Per troppo tempo il rapporto “amministrazione pubblica” e
“principi economici aziendali” è stato considerato un obbrobrio, piuttosto che
una naturale e storica realtà.
La causa di tale errata interpretazione dipende certamente
dal cronico ritardo con cui le scienze economiche hanno concentrato gli studi
nel settore della Pubblica amministrazione. In particolare, quella
dell’Economia aziendale.
Eppure, già nel 1841, Villa, individuava due tipologie di
amministrazione: pubblica e privata a cui si potevano applicare gli stessi
metodi di gestione e contabilità. Nel 1922, con il Besta, si affrontavano i
concetti di azienda di “produzione” e di “consumo”. Poi, nel 1986, Cerboni,
riferendosi ai comini, alle province e allo Stato, parlava di “enti economici”.
Certo, nelle riflessioni storiche mancava una teoria chiara
in grado di porre le amministrazioni pubbliche in un concetto unitario di
azienda. Aspetto risolto nella definizione moderna di economia aziendale.
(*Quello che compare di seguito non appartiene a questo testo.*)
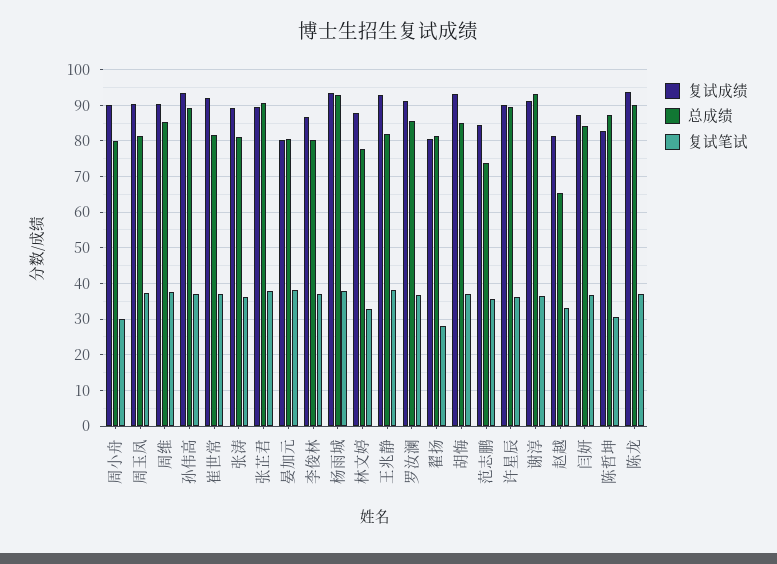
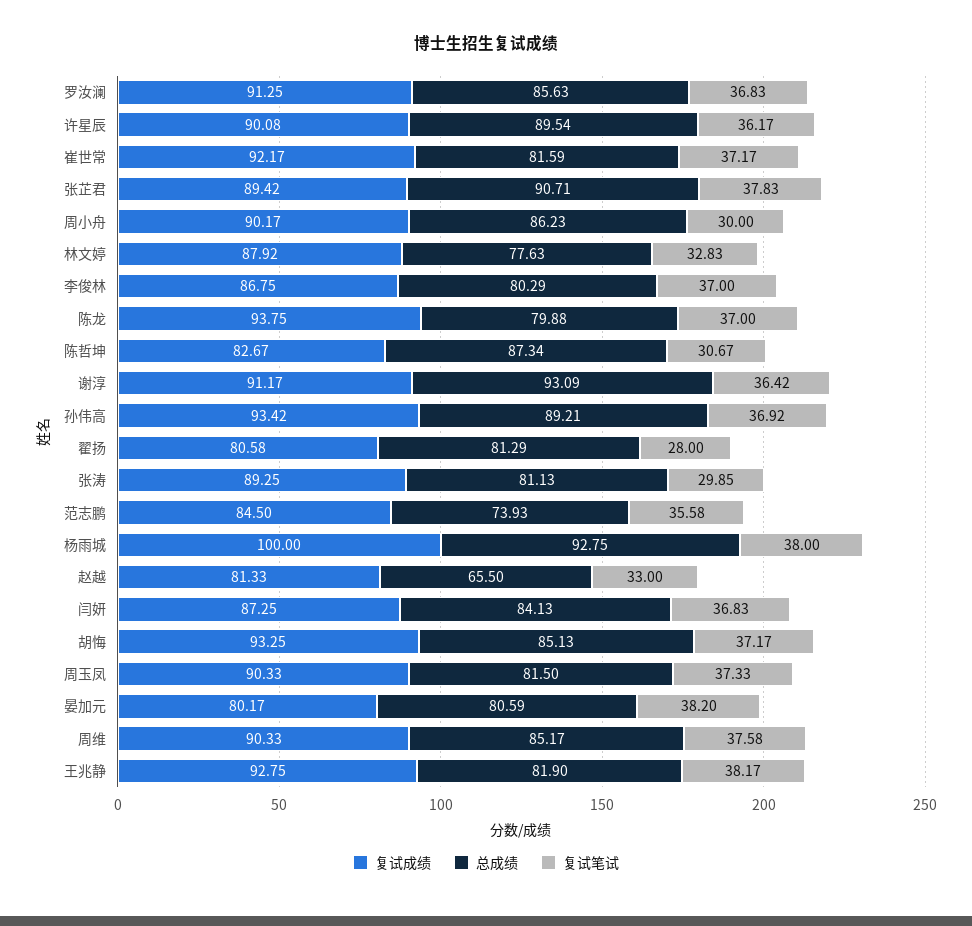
总成绩, 周小舟: 80 -> 86.23
复试笔试, 张涛: 36 -> 29.85
复试成绩, 杨雨城: 94 -> 100
总成绩, 陈龙: 90 -> 79.88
Secondo Zappa, “l’azienda è una coordinazione economica in
atto, istituita e retta per il soddisfacimento dei bisogni umani”. Aziende in
cui si colloca anche l’Amministrazione pubblica in cui il soddisfacimento dei
bisogni avviene in maniera diretta (consumo). Per Onida, “l’azienda è un
complesso economico posto in essere ed operante sistematicamente per il
soddisfacimento, diretto o indiretto, dei bisogni umani”. Stessa cosa per
Amaduzzi e Vianello. Quest’ultimo asserisce chiaramente che “l’azienda è una
organizzazione di persone e di beni indispensabili per il raggiungimento del
fine o dei fini di un ente”.
Oggi, l’Amministrazione pubblica, è definita come “azienda
di erogazione composta”, ossia un’azienda avente la finalità di svolgere sia il
processo di consumo, sia quello di produzione. Diverso il soggetto economico
che nel caso dell’azienda pubblica è la collettività mentre in quella privata è
un gruppo limitato di persone.
Quotidianamente, la Pubblica amministrazione, pone in essere
atti di natura economica: produzione di beni e servizi, raccolta e
trasferimento di mezzi finanziari a fini perequativi, sostegno alle imprese ed
altro ancora. Persegue l’obiettivo dell’equilibrio economico. Sostanzialmente
il riferimento, spesso con tono negativo, alla “aziendalizzazione” della
Pubblica amministrazione è errato in quanto induce a pensare ad un processo di
progressiva trasformazione che è invece nella sua natura.
Nel secondo dopoguerra, le esigenze di ricostruzione in
senso lato, hanno reso necessario un ruolo eccezionale dello Stato. Bisognava
creare un modello sociale, politico ed economico in grado di superare le
anomalie del capitalismo senza cadere nelle profonde contraddizioni del
socialismo reale. È così che si affermava un modello che, nel riconoscere il
valore della libertà e della proprietà privata, gestiva direttamente in modo
massiccio e diffuso funzioni che sarebbero dovute essere del mercato (non dello
Stato e degli Enti periferici).
Piuttosto che limitarsi alla definizione delle regole, in
nome del Welfare State, l’Italia ha applicato una tassazione crescente fino a
divenire asfissiante. Con spirito dirigista ed interventista, ha promesso
infruttuosamente di appagare direttamente gran parte dei bisogni sociali. La
“macchina statale, ha raggiunto dimensioni abnormi ed insostenibili. Ha trasformato
la funzione burocratica da “filtro” a impedimento, fino a perdere completamente
il controllo. Da qui, lo sperpero di denaro pubblico e le logiche clientelari
in un generalizzato sistema di irresponsabilità diffuse. Sono lievitati i costi
e il debito pubblico, conseguentemente la pressione fiscale fino a determinare
una spirale distruttiva.
Il compito della pubblica amministrazione è quello di
operare, in modo coordinato e secondo un sistema unitario, perseguendo i
principi ed i caratteri della gestione aziendali, assicurando efficacia ed
efficienza dell’azione, senza sconfinare in funzioni che non le competono e che
riguardano il mercato (a tutela dei cittadini).
Perciò, anche un Comune che vuole migliorare la funzione
politico sociale, non deve sostituirsi agli operatori privati (spesso
organizzati in associazioni di volontariato) anche perché non ne ha le
competenze, ma deve limitarsi ad indirizzare e sostenere, lasciando a questi la gestione. Allo stesso modo, per l’erogazione
di altri servizi attraverso il più funzionale affidamento esterno.